--- Teks yang Diberikan ---

A.
MAZHAB PSIKOANALISIS
Pendiri Psikoanalisis adalah Sigmund Freud (1856-1939). Freud
mengatakan bahwa pikiran yang direpres atau ditekan, merupakan sumber perilaku
yang tidak normal. Menurut Freud, terdapat kesadaran (conscious) dan ketidaksadaran (unconcsious)
pada pikiran manusia yang diibaratkan seperti permukaan gunung es yang nampak. Freud
juga mengatakan ada bagian lain yang disebut prasadar (preconscious) sehingga stimulus –stimulus yang belum direpres dapat
ditimbulkan kembali dalam kesadaran dengan mudah.
Selain itu, Freud mempunyai pandangan bahwa kepribadian terdiri
dari Id, Ego dan Super ego dimana Id mengandung insting seksual dan agresif
yang membutuhkan prinsip kenikmatan atau pleasure
principle, lalu ego disebut dengan prinsip realitas atau reality principle karena ego
menyesuaikan diri dengan realitas dan superego merupakan prinsip moral atau morality principle karena superego mengontrol
perilaku dari segi moral.
Freud juga berpandangan bahwa insting terdiri dari life
instinct yang mencakup rasa lapar, haus dan seks atau disebut juga libido dan
death instinct merupakan kekuatan destruktif yang dapat ditujukan kepada diri
sendiri, menyakiti diri sendiri atau ditujukan keluar dengan bentuk agresi.
Selain insting, menurut freud terdapat tiga macam kecemasan yaitu kecemasan
objektif ( timbul dari ketakutan bahaya nyata), kecemasan neurotik (takut
mendapatkan hukuman atas keinginan yang impulsif) dan kecemasan moral.
Pandangan lain dari Sigmund Freud adalah defence mechanism dimana mekanisme tersebut berfungsi untuk
melindungi super ego dan ego dari ancaman dorongan primitif yang mendesak terus
karena tidak diijinkan muncul oleh super ego. Defence mechanism tersebut yaitu represi, reaksi formasi, proyeksi,
displacement, rasionalisasi, supresi, sublimasi, regresi, denial dan fiksasi.

--- Data ---

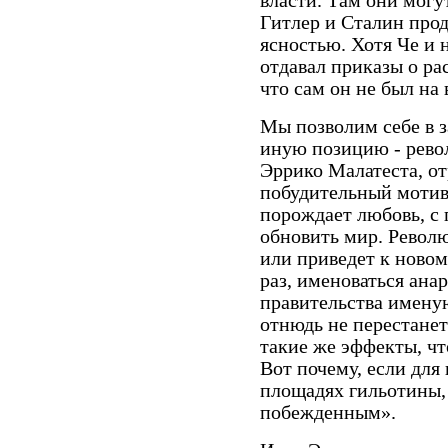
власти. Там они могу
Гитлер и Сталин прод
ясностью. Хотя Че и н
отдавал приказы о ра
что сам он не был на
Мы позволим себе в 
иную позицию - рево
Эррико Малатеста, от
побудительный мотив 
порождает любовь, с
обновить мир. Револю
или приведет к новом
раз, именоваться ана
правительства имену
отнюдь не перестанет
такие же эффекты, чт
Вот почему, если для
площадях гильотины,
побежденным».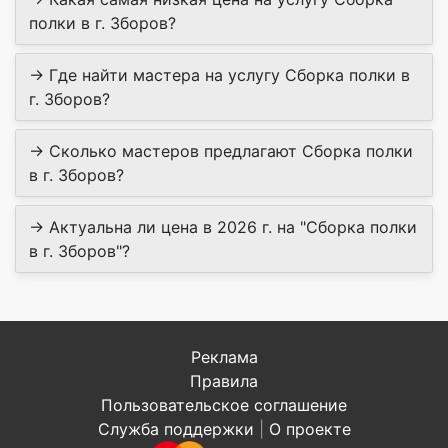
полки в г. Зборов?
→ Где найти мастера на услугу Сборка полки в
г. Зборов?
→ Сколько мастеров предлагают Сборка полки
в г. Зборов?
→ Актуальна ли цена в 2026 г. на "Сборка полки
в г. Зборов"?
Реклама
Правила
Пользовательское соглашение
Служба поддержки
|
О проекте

---
--- Data ---

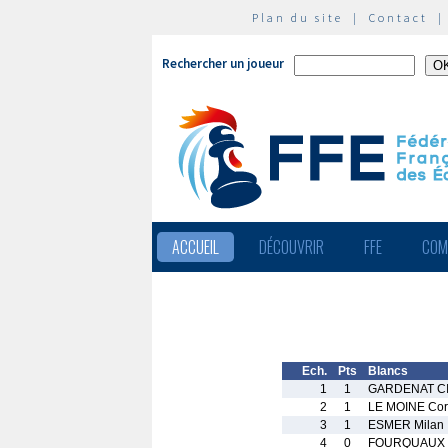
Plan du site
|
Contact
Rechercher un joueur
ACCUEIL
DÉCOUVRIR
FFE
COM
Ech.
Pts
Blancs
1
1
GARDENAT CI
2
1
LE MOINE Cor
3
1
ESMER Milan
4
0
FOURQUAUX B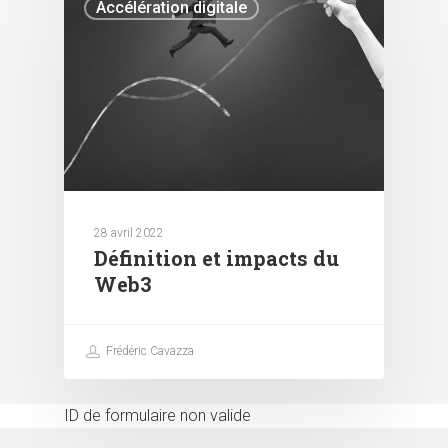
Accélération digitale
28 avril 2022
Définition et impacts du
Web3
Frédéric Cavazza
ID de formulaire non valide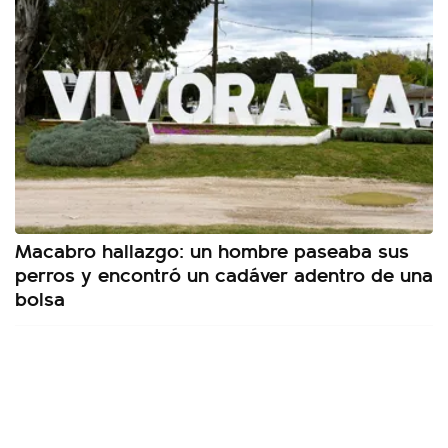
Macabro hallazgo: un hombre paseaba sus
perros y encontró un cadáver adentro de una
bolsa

---
--- Data ---

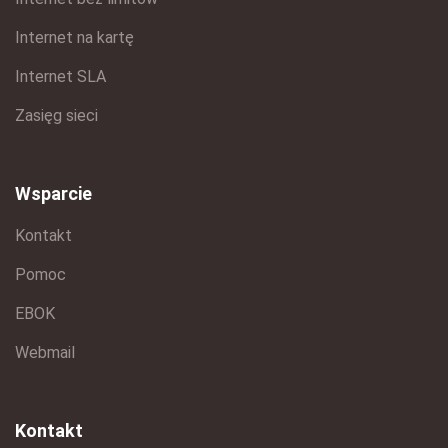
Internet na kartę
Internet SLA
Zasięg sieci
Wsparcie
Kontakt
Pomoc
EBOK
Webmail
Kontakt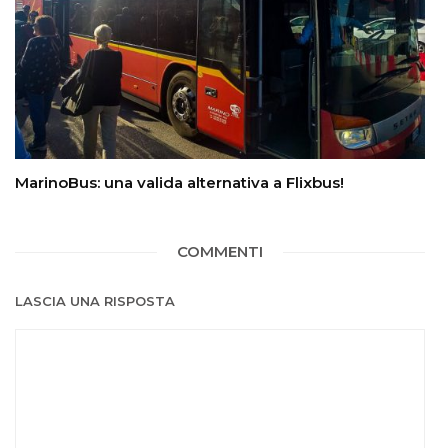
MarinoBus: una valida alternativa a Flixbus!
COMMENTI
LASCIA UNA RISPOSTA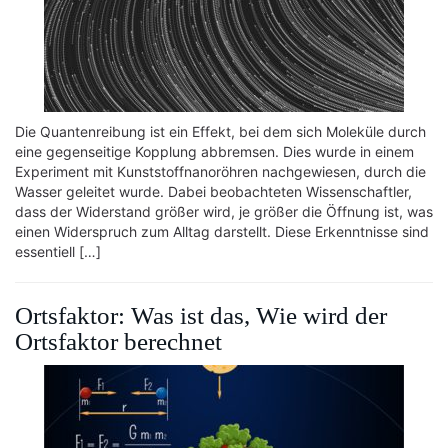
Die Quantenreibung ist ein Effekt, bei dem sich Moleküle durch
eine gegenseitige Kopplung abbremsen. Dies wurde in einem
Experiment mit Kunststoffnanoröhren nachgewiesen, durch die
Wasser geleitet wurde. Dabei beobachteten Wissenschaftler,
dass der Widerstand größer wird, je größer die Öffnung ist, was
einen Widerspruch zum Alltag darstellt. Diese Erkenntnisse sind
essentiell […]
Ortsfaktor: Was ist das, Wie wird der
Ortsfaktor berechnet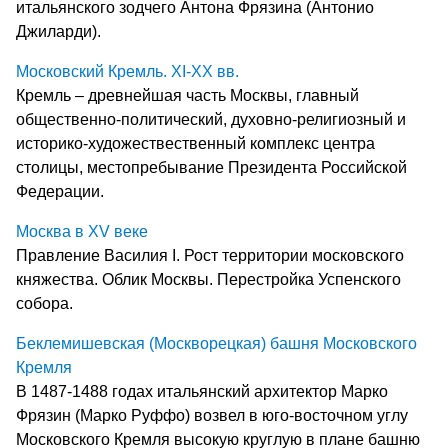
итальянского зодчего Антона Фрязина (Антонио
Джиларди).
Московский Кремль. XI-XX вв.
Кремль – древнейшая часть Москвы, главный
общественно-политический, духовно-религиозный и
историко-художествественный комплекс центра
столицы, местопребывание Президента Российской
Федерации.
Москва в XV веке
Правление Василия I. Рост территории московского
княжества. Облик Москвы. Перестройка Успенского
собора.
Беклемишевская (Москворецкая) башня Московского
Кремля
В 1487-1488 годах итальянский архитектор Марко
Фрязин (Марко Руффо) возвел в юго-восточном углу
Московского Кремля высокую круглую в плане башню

---

--- Yang Diminta ---
Menurut teks tentang mazhab psikoanalisis, ego disebut dengan prinsip apa? Entri-entri itu tidak diperlukan untuk mengerjakan tugas ini.

--- Hasil ---
Prinsip realitas (reality principle).